Positive inotropy due to lowering cyclic GMP is also mediated by increases in cyclic AMP in control and hypertrophic hearts.

The aim of the current study was to determine if lowering myocardial cyclic GMP by guanylate cyclase inhibition would add independently to the positive inotropic effects caused by raising cyclic AMP and if these effects are modified in left ventricular hypertrophy (LVH) produced by aortic valve plication. Isoproterenol (ISO) (0.1 mg x kg(-1) x min(-1)) was infused into a branch of the left anterior descending coronary artery of seven control and eight hypertrophy open-chest anesthetized dogs. After 10 min, simultaneous infusion of methylene blue (MB) (2 mg x kg(-1) x min(-1)) was initiated at the same site. Hypertrophy increased heart weight and heart weight/body weight ratio. While both drugs increased left ventricular dP/dt(max), no additional global effects were observed in either group. Changes in regional variables followed the same pattern in both groups, i.e., ISO produced an increase that was enhanced by the addition of MB. ISO increased segment shortening, with a significant change in the control group. ISO increased regional force in both groups. The addition of MB increased force above ISO levels, with a significant change in the LVH group. ISO increased regional minute work (g x mm x min(-1)) (control, 1779 +/- 428 to 2541 +/- 500; LVH, 1157 +/- 253 to 1839 +/- 404) and O2 consumption. MB further increased regional work (control, 2993 +/- 952; LVH, 2416 +/- 853) and O2 consumption. ISO raised cyclic AMP (pmoles x g(-1)) (control, 468 +/- 41 to 580 +/- 84; LVH, 445 +/- 43 to 562 +/- 71) and had no effect on cyclic GMP (pmoles x g(-1)) (control, baseline 3.27 +/- 0.22, ISO 2.87 +/- 0.23; LVH, baseline 6.84 +/- 1.12, ISO 5.66 +/- 0.54). The addition of MB lowered cyclic GMP (control, 2.41 +/- 0.26; LVH, 3.68 +/- 0.35), but also increased cyclic AMP (control, 1021 +/- 121; LVH, 1107 +/- 134).
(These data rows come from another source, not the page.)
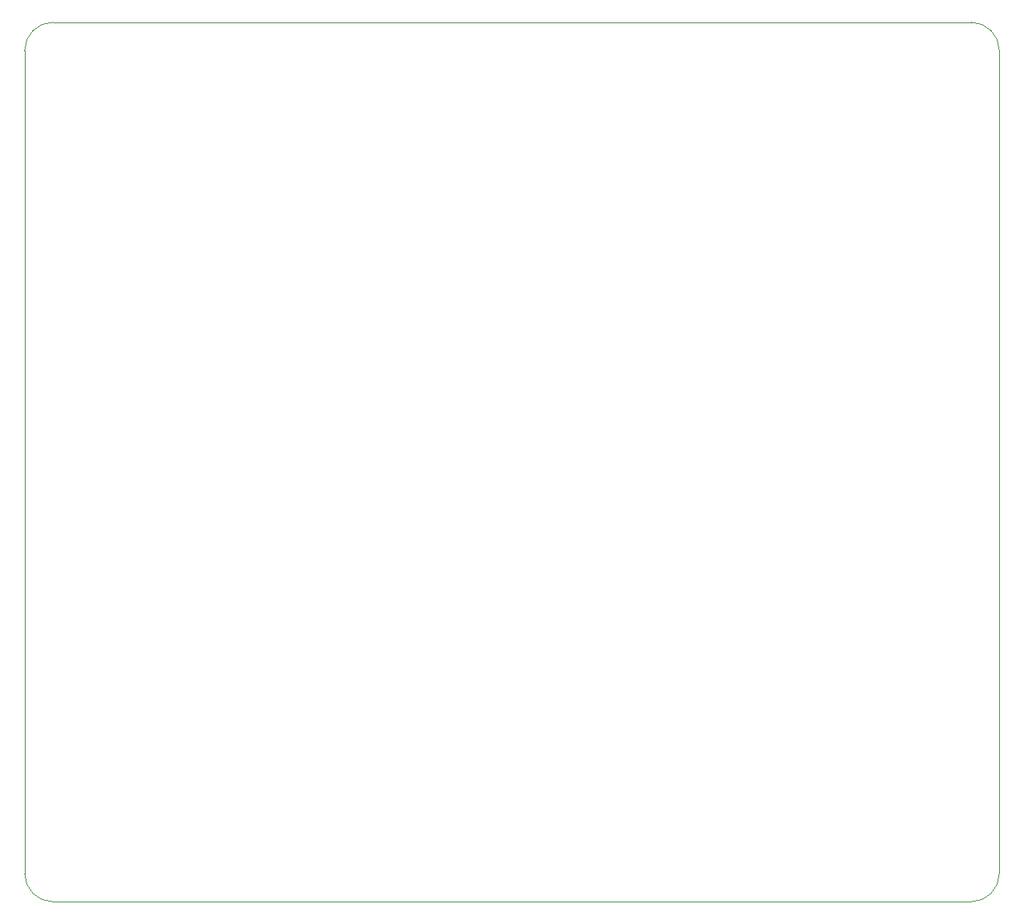
<source format=gbr>
%TF.GenerationSoftware,KiCad,Pcbnew,8.0.6*%
%TF.CreationDate,2024-11-23T20:57:53+01:00*%
%TF.ProjectId,smart home,736d6172-7420-4686-9f6d-652e6b696361,rev?*%
%TF.SameCoordinates,Original*%
%TF.FileFunction,Profile,NP*%
%FSLAX46Y46*%
G04 Gerber Fmt 4.6, Leading zero omitted, Abs format (unit mm)*
G04 Created by KiCad (PCBNEW 8.0.6) date 2024-11-23 20:57:53*
%MOMM*%
%LPD*%
G01*
G04 APERTURE LIST*
%TA.AperFunction,Profile*%
%ADD10C,0.050000*%
%TD*%
G04 APERTURE END LIST*
D10*
X120500000Y-20000000D02*
G75*
G02*
X123500000Y-23000000I0J-3000000D01*
G01*
X120500000Y-113000000D02*
X23500000Y-113000000D01*
X20500000Y-23000000D02*
G75*
G02*
X23500000Y-20000000I3000000J0D01*
G01*
X123500000Y-110000000D02*
X123500000Y-23000000D01*
X23500000Y-20000000D02*
X120500000Y-20000000D01*
X23500000Y-113000000D02*
G75*
G02*
X20500000Y-110000000I0J3000000D01*
G01*
X20500000Y-23000000D02*
X20500000Y-110000000D01*
X123500000Y-110000000D02*
G75*
G02*
X120500000Y-113000000I-3000000J0D01*
G01*
M02*

</source>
Similar results were observed in control hearts using a specific soluble guanylate cyclase inhibitor (ODQ) in terms of changes in local work, O2 consumption, and cyclic nucleotides. Thus, at least part of the positive inotropic response to lowering cyclic GMP was mediated by changes in cyclic AMP in the current model. This was true in both control and LVH animals, although baseline cyclic GMP levels were higher, and a larger reduction in cyclic GMP was observed with MB in the LVH group.